RECORDS FOR THE TASK below:

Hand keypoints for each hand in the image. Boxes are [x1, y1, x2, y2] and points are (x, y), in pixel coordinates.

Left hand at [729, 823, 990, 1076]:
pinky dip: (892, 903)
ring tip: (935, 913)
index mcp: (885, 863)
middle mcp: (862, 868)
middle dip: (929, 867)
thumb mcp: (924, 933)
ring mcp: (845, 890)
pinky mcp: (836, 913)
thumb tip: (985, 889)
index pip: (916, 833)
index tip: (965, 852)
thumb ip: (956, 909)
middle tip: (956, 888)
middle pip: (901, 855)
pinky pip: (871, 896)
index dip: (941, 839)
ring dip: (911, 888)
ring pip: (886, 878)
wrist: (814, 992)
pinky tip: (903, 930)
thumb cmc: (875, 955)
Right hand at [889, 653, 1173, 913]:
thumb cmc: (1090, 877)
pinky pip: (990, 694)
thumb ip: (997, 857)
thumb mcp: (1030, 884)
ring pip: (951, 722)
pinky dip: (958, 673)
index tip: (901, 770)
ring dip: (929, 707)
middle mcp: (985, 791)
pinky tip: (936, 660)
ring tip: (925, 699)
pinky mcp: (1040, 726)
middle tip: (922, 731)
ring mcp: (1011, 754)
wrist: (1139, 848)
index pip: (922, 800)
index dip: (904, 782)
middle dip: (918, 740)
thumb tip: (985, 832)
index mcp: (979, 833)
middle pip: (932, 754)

End of RECORDS FOR THE TASK.
RECORDS FOR THE TASK below:

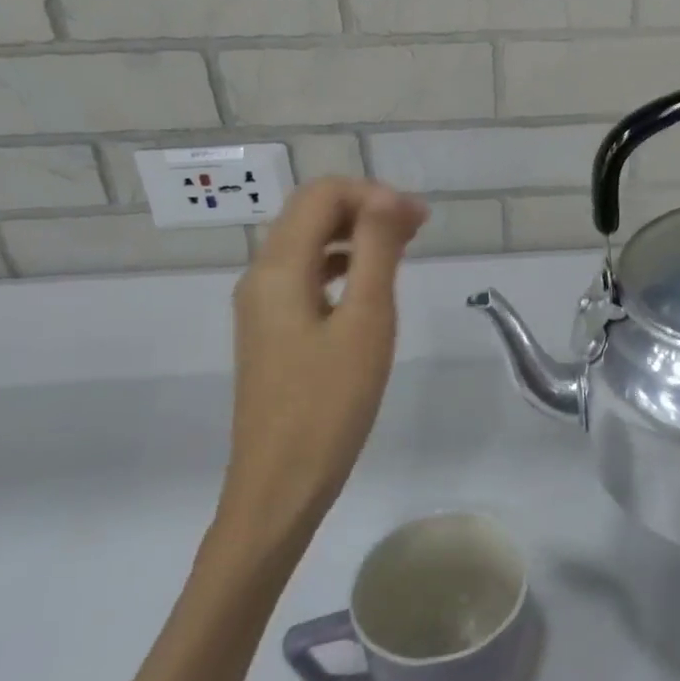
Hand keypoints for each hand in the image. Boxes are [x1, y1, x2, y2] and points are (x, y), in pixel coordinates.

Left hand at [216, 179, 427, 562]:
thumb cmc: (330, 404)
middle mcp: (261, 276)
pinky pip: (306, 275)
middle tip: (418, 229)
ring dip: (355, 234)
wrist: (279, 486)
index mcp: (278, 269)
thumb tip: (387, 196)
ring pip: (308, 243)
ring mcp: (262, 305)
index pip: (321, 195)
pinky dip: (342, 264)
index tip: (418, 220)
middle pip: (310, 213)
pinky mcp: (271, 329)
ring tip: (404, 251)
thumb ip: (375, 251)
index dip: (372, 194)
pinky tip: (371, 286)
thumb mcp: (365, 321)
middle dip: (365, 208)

End of RECORDS FOR THE TASK.

** TASK STATEMENT **
Above are the records. Identify each line that contains the word "hand".

** RESULT OF THIS EXERCISE **
Hand keypoints for each hand in the image. Boxes are [x1, y1, x2, y2] and points are (x, y), in pixel coordinates.
Left hand at [729, 823, 990, 1076]:
Right hand at [889, 653, 1173, 913]:
Hand keypoints for each hand in the image. Boxes are [x1, y1, x2, y2] and points are (x, y), in pixel coordinates.
Left hand at [216, 179, 427, 562]:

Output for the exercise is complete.